Katherine Mansfield, Author
Kathleen Mansfield Beauchamp Murry (14 October 1888 – 9 January 1923) was a prominent modernist writer of short fiction who was born and brought up in colonial New Zealand and wrote under the pen name of Katherine Mansfield.
Mansfield left for Great Britain in 1908 where she encountered ModernistWriters such as D.H. Lawrence and Virginia Woolf with whom she became close friends. Her stories often focus on moments of disruption and frequently open rather abruptly.
Katherine Mansfield stares out of her photographs with a direct gaze that challenges the observer. Courageous, contradictory, self-willed, single-minded, argumentative, elusive, in both her life and her work, she has always defied the attempts of posterity to pin down the qualities that fascinated her contemporaries.
Among her most well known stories are "The Garden Party," "The Daughters of the Late Colonel," and "The Fly." Katherine Mansfield is widely considered one of the best short story writers of her period.

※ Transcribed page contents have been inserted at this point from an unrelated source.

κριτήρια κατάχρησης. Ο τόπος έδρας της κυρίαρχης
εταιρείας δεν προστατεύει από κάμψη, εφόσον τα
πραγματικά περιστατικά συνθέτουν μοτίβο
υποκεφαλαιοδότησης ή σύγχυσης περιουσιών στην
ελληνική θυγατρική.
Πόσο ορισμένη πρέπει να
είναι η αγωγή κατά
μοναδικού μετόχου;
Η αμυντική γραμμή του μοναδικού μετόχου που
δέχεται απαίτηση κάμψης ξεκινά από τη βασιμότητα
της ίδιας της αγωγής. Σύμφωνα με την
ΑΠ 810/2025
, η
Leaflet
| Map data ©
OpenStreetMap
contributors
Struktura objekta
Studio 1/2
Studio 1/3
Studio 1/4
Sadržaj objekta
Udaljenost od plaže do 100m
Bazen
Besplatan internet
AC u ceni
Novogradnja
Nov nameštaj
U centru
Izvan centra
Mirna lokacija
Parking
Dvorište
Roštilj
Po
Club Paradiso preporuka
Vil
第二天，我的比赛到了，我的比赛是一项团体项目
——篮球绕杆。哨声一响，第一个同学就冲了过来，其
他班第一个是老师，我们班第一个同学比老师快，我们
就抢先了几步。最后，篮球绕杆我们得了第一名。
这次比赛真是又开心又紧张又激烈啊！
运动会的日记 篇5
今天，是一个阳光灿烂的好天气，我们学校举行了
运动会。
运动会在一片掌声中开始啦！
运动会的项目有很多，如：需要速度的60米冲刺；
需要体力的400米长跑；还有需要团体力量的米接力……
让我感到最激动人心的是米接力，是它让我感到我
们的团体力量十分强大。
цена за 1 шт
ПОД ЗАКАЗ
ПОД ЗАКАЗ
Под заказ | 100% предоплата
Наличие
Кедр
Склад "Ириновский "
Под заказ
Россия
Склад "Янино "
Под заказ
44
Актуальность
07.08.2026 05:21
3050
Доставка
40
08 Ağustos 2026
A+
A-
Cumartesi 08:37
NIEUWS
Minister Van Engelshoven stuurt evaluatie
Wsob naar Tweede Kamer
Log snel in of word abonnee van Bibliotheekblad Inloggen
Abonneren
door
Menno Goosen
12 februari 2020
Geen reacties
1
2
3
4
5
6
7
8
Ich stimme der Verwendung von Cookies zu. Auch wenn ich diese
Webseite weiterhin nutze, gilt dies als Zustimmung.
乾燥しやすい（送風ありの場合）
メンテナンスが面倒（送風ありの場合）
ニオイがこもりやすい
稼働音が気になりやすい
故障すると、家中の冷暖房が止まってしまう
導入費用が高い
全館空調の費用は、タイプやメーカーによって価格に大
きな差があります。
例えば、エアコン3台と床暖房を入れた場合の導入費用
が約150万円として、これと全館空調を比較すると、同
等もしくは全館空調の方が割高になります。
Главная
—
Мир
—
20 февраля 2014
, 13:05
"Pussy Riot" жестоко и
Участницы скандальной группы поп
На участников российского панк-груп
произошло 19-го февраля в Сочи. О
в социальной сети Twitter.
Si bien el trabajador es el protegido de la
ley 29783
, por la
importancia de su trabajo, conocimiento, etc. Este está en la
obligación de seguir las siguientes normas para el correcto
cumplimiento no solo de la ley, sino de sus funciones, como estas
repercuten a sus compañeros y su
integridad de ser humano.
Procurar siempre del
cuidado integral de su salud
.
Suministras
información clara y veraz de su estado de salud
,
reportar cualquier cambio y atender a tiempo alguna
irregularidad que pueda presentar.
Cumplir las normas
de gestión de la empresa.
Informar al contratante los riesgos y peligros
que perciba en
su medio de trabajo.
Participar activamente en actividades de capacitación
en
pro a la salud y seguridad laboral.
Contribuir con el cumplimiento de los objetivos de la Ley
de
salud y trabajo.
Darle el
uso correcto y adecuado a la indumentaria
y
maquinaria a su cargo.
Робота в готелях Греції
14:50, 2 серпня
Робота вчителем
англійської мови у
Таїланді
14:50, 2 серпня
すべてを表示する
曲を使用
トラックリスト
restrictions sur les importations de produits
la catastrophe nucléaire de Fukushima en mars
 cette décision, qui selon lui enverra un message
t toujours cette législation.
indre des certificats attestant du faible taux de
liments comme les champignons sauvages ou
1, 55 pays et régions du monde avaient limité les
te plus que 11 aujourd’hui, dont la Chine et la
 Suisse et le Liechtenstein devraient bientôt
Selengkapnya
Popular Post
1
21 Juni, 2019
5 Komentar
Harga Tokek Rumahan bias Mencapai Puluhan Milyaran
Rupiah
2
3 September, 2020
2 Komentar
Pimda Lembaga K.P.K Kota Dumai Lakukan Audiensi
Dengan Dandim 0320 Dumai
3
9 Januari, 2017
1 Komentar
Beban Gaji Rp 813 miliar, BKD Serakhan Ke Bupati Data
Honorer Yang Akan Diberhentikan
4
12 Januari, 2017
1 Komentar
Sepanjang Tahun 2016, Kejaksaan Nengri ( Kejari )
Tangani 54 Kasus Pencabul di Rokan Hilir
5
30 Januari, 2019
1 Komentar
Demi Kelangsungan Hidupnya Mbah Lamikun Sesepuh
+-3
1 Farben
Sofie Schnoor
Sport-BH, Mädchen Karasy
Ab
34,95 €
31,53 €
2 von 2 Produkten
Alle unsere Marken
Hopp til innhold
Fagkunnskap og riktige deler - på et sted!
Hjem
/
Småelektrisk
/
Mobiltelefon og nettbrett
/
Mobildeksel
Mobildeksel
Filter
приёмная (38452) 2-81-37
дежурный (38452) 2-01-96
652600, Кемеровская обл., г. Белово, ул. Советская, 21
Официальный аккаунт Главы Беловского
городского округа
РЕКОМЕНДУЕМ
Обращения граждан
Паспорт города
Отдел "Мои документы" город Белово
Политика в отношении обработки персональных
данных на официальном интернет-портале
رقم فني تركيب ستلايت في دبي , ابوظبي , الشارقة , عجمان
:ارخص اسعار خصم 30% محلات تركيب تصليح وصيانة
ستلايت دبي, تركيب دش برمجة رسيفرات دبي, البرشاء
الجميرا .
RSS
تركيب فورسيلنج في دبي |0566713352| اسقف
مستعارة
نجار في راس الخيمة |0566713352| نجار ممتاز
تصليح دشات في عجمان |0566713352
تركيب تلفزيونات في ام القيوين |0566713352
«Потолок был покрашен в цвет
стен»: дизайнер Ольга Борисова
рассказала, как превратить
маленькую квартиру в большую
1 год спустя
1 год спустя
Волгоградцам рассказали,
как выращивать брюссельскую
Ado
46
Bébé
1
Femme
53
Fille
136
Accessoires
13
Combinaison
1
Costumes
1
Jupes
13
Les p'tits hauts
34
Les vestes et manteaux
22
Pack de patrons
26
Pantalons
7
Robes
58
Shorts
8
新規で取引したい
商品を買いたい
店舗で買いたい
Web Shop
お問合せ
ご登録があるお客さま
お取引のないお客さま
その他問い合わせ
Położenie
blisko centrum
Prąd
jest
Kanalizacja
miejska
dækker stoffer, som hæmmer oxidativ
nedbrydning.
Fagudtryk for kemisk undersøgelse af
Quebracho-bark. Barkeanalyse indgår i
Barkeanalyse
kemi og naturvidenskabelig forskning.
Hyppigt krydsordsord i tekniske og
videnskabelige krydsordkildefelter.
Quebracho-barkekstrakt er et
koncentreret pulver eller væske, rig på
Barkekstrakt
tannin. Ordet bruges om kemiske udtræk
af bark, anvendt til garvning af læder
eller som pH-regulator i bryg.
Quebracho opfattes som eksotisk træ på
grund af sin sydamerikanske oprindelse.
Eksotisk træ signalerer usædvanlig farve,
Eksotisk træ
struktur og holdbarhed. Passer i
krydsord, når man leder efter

A number of her works, including "Miss Brill", "Prelude", "The Garden Party", "The Doll's House", and later works such as "The Fly", are frequently collected in short story anthologies.
During the First World War Mansfield contracted extra pulmonary tuberculosis which rendered any return or visit to New Zealand impossible and led to her death at the age of 34.
Mansfield also proved ahead of her time in her adoration of Russian playwright and short story writer Anton Chekov and incorporated some of his themes and techniques into her writing.